(Collected data entries)
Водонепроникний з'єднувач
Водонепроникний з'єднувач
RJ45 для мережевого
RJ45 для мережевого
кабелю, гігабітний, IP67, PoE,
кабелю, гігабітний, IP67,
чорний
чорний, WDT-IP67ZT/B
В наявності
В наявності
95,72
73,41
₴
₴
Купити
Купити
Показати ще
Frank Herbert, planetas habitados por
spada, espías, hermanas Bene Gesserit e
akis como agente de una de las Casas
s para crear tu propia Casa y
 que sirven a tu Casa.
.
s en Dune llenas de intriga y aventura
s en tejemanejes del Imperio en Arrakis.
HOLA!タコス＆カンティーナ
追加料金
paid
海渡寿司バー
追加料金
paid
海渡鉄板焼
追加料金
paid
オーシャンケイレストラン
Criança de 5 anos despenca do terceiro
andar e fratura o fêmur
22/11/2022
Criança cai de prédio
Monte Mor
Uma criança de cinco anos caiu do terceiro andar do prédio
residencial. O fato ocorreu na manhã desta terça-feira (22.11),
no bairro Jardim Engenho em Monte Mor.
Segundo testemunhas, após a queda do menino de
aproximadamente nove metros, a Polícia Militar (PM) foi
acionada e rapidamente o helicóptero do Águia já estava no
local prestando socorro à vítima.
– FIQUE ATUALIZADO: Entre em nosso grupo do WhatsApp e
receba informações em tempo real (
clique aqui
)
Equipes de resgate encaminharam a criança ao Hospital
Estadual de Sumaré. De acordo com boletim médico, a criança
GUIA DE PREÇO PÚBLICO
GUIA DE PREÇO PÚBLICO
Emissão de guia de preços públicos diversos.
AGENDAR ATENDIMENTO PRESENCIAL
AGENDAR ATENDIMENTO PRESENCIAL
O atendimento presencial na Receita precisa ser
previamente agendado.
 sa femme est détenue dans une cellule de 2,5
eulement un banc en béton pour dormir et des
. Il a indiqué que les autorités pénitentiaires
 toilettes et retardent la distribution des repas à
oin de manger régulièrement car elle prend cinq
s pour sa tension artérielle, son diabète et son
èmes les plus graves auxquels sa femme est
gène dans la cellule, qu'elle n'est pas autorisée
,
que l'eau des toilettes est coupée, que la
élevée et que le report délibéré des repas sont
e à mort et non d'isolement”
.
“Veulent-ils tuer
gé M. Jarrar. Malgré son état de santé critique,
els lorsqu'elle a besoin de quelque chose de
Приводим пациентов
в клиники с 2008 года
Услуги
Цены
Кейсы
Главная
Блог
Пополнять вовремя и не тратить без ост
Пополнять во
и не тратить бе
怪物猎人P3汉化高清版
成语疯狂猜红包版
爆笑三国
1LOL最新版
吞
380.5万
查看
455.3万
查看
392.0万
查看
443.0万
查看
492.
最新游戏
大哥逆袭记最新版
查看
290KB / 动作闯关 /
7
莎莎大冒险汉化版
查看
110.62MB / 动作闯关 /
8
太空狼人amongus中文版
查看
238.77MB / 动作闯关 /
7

■ Assigned task ■
Nothing but a number should be given: how many lines in the records hold the word "动作闯关".

■ Answer box ■
3